Distracting collective behavior or why birds don’t collide in their flock?

A group of researchers at the University of Calgary have conducted an interesting research on countdown timers at intersections to see if they ever improve road safety and reduce collisions and car crashes. The result was very surprising. The device causes more crashes. The link is attached to this post. The explanation is convincing. But we can explain this surprising result from completely different aspect by social structures and drivers’ social behavior.

When we drive our cars in roads and highways, we, unintentionally, form a social structure by other drivers who drive in vicinity. Our social interaction with them is not to get very close in order to prevent any crash. Our collective behavior is to drive distant enough to have a safe drive. All these happen under a social and collective judgment which works properly most of the time. Adding technology such as countdown timer can distract the collective judgment because every driver has own interpretation from the number displayed on the timer.

The lesson we learn is that we have to be very cautious when we implement social recommendation tasks such as link and friend recommendation. The risk might be damaging organic social fabric. This is the criticism that we may have to “people you may know“ feature in LinkedIn and similar features in Facebook and Twitter. It seems the only objective is growing the network as fast as possible even with the cost of health of network.

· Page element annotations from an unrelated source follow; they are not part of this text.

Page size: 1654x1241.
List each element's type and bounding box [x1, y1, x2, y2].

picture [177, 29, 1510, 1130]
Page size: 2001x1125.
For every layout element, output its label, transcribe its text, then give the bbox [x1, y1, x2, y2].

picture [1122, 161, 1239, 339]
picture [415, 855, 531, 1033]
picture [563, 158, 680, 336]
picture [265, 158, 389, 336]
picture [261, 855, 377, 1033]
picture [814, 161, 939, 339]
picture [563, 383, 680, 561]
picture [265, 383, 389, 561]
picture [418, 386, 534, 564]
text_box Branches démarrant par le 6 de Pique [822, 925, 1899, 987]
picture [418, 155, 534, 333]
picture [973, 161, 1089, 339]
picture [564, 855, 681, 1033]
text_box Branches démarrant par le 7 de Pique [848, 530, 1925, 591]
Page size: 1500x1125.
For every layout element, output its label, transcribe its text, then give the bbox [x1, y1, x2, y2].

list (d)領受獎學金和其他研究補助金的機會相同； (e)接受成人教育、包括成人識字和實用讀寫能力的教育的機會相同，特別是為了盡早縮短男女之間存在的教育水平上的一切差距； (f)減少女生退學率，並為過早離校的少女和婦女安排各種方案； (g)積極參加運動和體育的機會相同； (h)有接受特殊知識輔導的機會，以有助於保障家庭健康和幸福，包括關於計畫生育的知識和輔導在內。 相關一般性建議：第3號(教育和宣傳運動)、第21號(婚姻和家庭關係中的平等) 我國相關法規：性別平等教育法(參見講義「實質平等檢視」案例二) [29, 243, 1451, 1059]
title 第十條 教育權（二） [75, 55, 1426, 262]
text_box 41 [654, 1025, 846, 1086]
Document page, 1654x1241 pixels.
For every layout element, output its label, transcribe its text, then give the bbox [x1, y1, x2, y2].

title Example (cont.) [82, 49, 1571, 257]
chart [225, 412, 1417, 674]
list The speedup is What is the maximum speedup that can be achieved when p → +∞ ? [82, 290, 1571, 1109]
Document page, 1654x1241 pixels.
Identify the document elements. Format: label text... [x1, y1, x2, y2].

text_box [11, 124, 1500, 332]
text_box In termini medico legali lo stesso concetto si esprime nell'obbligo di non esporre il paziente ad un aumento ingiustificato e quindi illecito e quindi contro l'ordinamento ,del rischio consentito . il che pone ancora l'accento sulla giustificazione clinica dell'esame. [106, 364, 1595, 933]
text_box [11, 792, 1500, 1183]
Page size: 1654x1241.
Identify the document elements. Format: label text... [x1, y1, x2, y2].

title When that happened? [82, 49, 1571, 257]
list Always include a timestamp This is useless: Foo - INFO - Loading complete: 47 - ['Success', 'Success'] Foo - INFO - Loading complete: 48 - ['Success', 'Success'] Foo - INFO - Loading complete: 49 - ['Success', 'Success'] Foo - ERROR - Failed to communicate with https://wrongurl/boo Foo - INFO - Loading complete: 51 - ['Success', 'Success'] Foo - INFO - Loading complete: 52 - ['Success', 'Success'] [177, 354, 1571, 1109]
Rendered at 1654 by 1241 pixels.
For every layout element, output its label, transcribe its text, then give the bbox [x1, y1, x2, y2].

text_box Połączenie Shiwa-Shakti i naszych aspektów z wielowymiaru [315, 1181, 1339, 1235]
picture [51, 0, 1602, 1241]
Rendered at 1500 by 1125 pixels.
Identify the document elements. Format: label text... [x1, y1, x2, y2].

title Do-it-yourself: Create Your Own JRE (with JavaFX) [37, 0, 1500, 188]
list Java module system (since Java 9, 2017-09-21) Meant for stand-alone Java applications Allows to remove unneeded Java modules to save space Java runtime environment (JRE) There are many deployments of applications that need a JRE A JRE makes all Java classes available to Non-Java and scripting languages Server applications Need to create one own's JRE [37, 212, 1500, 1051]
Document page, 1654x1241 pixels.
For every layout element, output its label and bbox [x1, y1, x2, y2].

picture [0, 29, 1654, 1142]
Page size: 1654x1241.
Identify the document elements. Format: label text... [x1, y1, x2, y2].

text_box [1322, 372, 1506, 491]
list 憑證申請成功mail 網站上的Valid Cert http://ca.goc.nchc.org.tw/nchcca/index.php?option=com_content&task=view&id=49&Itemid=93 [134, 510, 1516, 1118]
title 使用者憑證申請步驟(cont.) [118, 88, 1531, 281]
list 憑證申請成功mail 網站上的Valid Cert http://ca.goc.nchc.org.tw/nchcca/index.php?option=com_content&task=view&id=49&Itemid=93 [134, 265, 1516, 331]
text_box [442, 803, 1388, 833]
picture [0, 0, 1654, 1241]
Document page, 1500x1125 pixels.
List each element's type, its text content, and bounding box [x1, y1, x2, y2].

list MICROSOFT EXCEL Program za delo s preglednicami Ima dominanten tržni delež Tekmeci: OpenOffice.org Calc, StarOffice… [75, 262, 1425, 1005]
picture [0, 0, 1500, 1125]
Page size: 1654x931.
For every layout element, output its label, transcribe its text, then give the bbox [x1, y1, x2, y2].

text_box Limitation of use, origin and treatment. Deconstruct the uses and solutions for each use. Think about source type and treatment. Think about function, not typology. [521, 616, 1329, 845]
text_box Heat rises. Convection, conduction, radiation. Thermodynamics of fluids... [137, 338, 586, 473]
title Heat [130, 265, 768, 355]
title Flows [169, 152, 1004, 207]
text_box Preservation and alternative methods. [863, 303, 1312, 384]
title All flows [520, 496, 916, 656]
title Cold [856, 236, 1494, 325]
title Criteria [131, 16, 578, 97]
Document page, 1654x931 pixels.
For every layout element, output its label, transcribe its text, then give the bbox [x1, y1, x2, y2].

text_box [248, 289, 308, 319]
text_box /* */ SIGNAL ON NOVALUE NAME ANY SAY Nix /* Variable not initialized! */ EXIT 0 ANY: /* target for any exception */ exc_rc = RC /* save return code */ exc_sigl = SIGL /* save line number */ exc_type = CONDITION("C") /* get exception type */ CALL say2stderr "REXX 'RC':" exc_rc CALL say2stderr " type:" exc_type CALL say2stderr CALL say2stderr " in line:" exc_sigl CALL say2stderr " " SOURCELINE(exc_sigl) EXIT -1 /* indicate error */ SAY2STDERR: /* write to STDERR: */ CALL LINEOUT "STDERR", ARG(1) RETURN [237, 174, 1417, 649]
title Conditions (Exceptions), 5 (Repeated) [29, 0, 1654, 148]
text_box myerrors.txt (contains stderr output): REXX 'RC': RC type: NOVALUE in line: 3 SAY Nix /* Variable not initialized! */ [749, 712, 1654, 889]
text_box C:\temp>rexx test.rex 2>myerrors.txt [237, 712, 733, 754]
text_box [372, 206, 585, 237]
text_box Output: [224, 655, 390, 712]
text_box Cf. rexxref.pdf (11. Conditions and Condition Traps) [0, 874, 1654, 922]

Good examples of organic social fabric as channels to relay social and collective behavior are bird flocks and fish schools. There is no reported collisions or crash in bird flocks or fish schools although sometime tens of thousands of these species move in sync and harmony together. This might be because there are no nagging kid on the back seat, or catchy billboard ads, or sidewalk distractions, but the main reason is nothing distracts the collective behavior of birds and fish and this allows them behave based on their instinct.